- _YOUR INSTRUCTIONS_
Copy out word for word the part of the data that starts with the line containing "Taking the front" and ends with the line containing "The pencil is", including both of those lines.

[Collected data entries]
━━━━━━

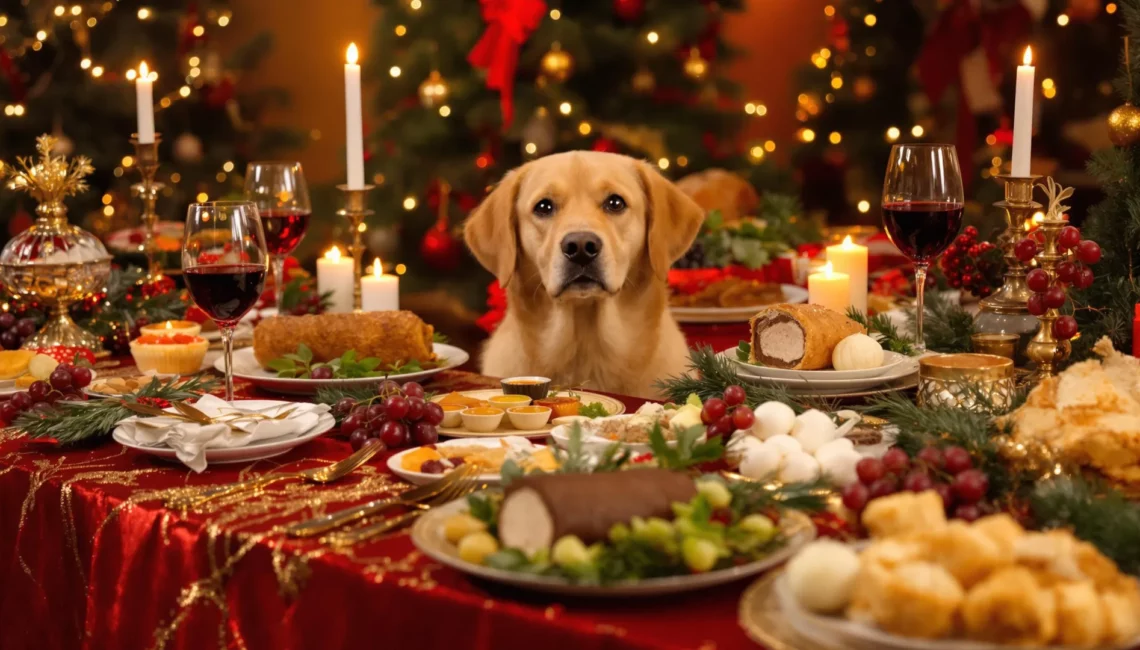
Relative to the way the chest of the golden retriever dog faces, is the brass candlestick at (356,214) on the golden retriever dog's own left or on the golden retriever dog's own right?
on the golden retriever dog's own right

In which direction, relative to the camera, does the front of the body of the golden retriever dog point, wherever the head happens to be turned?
toward the camera

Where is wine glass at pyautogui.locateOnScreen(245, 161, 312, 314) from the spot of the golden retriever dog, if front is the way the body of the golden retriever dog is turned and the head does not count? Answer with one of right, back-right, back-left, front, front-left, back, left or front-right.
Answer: right

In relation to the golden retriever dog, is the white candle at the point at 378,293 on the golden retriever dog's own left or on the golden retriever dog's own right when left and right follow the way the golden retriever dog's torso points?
on the golden retriever dog's own right

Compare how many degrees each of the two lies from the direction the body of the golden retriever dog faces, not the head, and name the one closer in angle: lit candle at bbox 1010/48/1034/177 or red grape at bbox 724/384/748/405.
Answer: the red grape

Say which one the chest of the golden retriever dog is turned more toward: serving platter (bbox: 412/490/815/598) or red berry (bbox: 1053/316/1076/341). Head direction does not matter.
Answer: the serving platter

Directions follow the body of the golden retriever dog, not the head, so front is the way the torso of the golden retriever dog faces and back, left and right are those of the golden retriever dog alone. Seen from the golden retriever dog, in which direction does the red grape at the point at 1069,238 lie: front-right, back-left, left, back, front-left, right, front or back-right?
front-left

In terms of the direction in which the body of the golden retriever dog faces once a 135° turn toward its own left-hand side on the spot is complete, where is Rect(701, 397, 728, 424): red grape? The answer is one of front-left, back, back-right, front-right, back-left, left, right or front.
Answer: back-right

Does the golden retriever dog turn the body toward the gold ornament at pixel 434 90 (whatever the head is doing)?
no

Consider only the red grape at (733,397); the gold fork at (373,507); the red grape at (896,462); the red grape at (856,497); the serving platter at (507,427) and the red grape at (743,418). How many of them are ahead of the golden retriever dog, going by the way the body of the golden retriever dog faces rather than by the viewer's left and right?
6

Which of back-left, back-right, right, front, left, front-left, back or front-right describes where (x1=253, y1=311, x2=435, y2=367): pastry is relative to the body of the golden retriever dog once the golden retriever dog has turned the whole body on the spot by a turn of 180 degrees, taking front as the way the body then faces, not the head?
back-left

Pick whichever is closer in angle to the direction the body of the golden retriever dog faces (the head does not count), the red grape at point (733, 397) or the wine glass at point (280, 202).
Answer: the red grape

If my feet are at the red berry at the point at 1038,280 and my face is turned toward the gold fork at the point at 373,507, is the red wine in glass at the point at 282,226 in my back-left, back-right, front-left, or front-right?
front-right

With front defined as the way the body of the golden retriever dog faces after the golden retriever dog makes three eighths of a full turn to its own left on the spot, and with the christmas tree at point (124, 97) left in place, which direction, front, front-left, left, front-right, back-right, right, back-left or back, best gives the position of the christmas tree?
left

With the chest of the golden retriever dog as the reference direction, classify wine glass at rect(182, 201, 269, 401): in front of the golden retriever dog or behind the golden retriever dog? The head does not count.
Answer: in front

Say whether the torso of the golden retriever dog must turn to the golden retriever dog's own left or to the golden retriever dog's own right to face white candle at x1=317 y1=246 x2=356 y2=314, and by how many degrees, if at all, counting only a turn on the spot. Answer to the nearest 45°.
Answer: approximately 90° to the golden retriever dog's own right

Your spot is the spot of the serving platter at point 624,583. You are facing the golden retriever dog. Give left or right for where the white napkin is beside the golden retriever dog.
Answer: left

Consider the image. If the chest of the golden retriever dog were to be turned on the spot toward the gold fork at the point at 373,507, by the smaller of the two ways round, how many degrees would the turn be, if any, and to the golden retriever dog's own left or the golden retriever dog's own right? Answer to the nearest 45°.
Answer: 0° — it already faces it
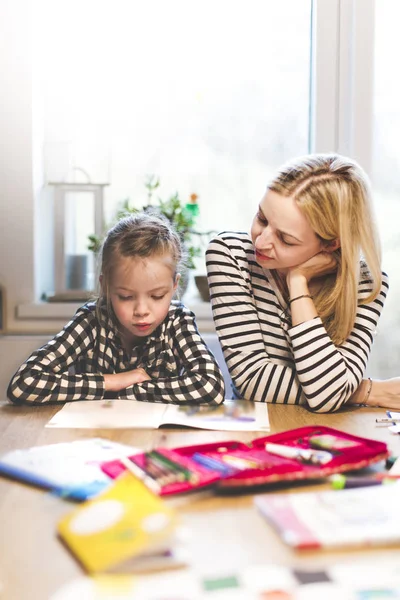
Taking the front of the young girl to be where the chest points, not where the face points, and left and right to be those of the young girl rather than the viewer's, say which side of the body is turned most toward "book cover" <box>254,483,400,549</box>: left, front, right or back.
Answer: front

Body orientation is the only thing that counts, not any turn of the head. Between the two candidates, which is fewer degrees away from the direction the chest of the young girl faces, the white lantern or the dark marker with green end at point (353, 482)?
the dark marker with green end

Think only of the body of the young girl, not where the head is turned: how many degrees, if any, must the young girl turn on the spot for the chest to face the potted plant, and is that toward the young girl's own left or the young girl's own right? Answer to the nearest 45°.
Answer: approximately 180°

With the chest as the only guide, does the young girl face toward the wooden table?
yes

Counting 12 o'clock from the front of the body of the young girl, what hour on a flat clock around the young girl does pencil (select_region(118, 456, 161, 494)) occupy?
The pencil is roughly at 12 o'clock from the young girl.

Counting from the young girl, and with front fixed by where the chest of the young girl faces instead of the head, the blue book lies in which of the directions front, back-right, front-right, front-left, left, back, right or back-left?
front

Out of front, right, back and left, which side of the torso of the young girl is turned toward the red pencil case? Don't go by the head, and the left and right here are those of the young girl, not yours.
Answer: front

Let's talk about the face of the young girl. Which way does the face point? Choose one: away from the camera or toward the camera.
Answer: toward the camera

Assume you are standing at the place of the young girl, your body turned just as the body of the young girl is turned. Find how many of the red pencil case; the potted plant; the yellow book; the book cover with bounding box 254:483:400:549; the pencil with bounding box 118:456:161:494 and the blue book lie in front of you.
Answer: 5

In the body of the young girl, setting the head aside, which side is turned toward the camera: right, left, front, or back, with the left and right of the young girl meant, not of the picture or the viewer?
front

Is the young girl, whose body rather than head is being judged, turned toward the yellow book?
yes

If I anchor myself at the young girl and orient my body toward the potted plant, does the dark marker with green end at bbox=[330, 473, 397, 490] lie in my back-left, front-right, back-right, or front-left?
back-right

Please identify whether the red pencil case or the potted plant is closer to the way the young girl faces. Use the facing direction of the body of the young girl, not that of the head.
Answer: the red pencil case

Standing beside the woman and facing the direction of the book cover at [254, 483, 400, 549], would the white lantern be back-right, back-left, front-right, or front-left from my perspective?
back-right

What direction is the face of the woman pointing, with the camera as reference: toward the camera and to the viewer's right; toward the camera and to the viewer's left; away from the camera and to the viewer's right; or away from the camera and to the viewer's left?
toward the camera and to the viewer's left
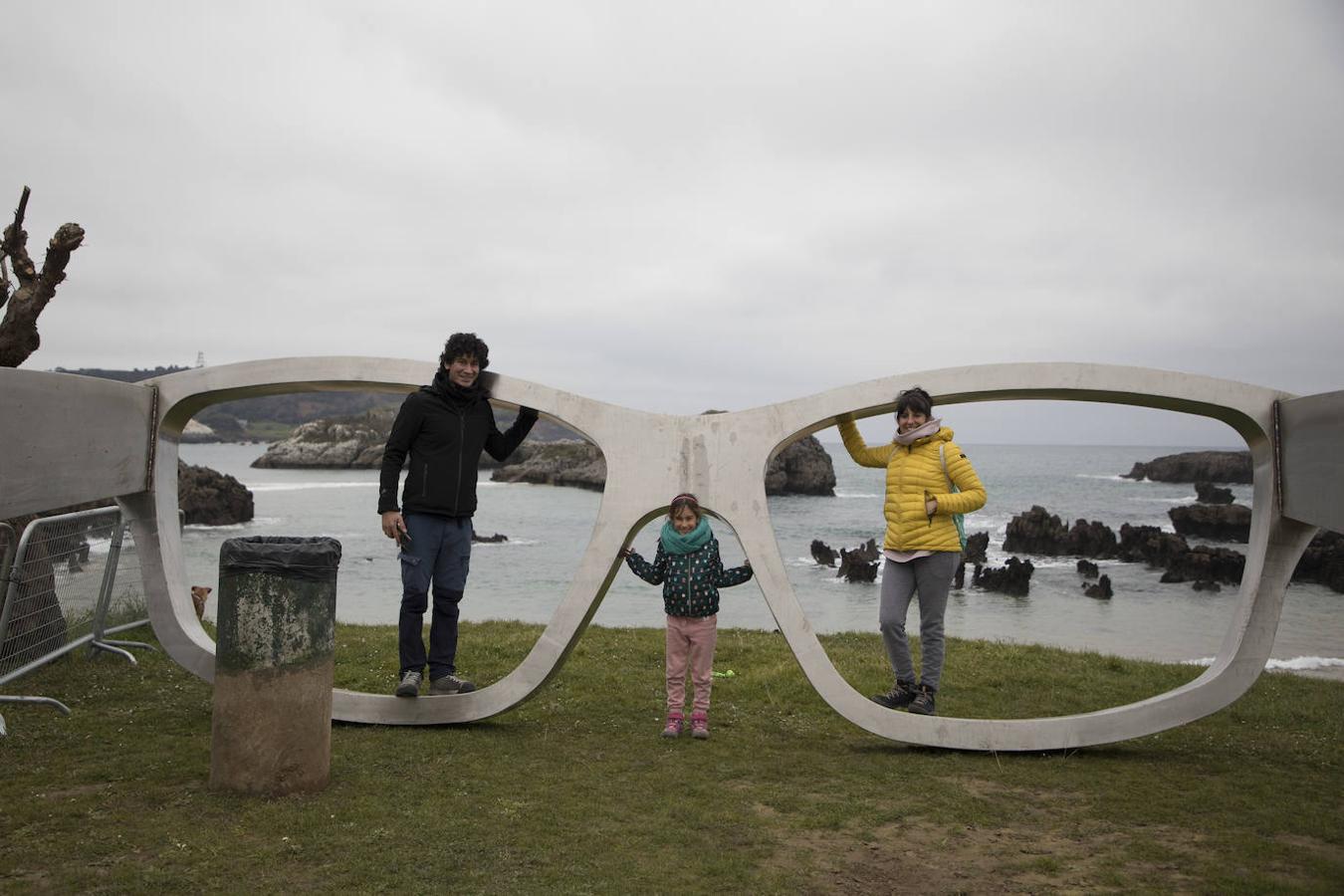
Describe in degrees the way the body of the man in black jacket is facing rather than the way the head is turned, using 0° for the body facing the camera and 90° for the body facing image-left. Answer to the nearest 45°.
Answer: approximately 315°

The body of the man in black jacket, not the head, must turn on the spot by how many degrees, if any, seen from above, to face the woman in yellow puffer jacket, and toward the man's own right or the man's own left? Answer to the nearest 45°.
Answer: approximately 45° to the man's own left

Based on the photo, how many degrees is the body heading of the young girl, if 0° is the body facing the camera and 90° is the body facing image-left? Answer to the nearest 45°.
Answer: approximately 0°

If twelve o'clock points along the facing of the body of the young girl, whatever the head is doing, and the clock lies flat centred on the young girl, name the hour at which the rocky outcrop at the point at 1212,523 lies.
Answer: The rocky outcrop is roughly at 7 o'clock from the young girl.

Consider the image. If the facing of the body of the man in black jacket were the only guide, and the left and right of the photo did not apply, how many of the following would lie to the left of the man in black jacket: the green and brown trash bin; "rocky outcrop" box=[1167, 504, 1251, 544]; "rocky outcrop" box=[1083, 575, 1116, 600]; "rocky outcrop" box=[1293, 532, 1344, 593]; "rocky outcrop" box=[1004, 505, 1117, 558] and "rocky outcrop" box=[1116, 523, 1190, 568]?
5

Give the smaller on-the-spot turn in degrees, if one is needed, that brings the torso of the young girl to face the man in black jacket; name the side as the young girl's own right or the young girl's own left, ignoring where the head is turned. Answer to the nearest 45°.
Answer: approximately 90° to the young girl's own right

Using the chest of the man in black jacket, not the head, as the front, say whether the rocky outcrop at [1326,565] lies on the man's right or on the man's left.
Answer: on the man's left

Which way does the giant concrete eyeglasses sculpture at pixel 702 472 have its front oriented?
away from the camera

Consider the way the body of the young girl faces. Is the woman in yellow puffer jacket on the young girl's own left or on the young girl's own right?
on the young girl's own left
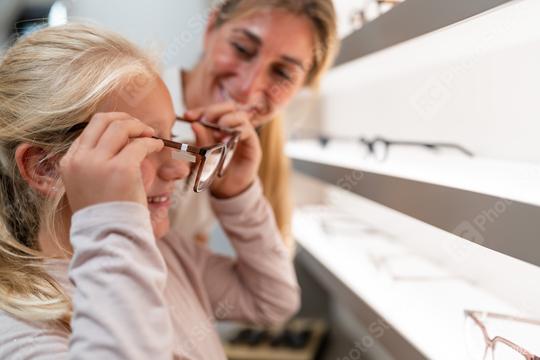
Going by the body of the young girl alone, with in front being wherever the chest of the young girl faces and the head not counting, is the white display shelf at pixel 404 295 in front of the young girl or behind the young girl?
in front

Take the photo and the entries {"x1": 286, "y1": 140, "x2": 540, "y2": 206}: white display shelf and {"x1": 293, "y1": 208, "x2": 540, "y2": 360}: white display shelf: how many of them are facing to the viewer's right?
0

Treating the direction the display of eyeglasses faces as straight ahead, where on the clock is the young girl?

━━━━━━

- _RESPONSE TO THIS TASK_
Taking the front of the young girl to be where the chest points, not where the face points, and left and right to be those of the young girl rather than the viewer's, say which side of the body is turned most toward "book cover" <box>254,483,400,549</box>: left, front, right or back.
Answer: front

Body orientation is the only thing that counts, not any turn of the head. Between the two candidates, which is fewer degrees away from the direction the chest of the young girl faces, the white lantern or the dark marker with green end at point (353, 482)?
the dark marker with green end

Think only of the body of the young girl, not where the head is turned: how many degrees, if any, must the young girl turn on the spot for the chest to face the potted plant, and is that toward the young girl's own left or the young girl's own right? Answer to the nearest 45°.
Answer: approximately 180°

With the chest as the only guide, does the young girl face toward the wooden table?
yes

Counting 12 o'clock from the front of the body of the young girl, what hour on a flat clock around the young girl does pencil (select_region(118, 456, 161, 494)) occupy?
The pencil is roughly at 12 o'clock from the young girl.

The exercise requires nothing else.